### Requirements
Report every line of the data below that contains the word "barcode", copying each one in full. Case counts, so match only that exact capitalization.

------------------------------------------------------------

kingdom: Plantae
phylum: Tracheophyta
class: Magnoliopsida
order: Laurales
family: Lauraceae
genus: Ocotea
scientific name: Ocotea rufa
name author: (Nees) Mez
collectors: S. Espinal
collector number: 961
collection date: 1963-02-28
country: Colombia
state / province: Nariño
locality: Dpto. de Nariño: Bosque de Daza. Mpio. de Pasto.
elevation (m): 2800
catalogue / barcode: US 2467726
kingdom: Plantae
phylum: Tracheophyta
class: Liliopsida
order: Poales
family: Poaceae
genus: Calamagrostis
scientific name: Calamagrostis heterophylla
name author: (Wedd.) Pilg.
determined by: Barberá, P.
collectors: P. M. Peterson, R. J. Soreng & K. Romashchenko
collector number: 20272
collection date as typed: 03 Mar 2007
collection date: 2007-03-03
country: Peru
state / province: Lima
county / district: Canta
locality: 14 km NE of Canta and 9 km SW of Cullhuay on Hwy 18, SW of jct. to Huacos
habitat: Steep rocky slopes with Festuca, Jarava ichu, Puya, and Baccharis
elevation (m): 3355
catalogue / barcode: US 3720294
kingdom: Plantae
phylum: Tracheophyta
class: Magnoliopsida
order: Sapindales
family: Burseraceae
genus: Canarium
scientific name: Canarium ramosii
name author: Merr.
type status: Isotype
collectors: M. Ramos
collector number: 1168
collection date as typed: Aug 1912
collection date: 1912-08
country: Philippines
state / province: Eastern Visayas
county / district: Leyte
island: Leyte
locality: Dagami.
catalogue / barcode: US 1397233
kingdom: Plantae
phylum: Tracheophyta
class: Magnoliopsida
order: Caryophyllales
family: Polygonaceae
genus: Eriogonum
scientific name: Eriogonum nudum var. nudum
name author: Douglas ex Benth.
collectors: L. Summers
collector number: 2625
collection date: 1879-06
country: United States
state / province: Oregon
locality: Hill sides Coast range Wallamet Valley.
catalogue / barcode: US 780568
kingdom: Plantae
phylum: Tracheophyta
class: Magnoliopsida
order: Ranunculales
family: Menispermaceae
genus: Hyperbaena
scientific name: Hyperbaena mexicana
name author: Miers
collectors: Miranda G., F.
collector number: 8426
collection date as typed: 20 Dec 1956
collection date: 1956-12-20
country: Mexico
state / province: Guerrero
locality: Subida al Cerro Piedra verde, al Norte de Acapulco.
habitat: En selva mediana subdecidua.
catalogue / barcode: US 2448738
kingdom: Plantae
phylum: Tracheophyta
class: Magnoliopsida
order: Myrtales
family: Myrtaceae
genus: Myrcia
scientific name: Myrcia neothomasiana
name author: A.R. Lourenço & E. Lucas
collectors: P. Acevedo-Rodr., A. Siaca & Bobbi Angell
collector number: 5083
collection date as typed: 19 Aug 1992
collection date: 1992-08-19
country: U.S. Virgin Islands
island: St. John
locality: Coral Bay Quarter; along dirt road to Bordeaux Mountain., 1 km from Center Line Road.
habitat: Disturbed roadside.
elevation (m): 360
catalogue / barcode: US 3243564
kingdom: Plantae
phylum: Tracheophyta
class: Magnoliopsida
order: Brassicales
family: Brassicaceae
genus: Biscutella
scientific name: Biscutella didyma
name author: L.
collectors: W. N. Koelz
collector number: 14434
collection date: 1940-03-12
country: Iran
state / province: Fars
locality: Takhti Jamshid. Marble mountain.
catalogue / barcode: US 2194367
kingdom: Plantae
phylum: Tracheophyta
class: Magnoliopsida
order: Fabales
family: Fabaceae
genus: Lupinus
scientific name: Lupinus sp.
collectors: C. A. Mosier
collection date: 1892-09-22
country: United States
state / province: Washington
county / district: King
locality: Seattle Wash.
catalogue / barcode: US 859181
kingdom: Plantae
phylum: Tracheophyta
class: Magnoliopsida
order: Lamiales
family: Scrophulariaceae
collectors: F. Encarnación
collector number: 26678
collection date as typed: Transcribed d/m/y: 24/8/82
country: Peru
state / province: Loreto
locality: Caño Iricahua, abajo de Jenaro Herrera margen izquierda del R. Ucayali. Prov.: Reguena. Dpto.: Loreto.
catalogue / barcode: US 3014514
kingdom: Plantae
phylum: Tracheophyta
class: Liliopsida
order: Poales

------------------------------------------------------------

### Answer below
catalogue / barcode: US 2467726
catalogue / barcode: US 3720294
catalogue / barcode: US 1397233
catalogue / barcode: US 780568
catalogue / barcode: US 2448738
catalogue / barcode: US 3243564
catalogue / barcode: US 2194367
catalogue / barcode: US 859181
catalogue / barcode: US 3014514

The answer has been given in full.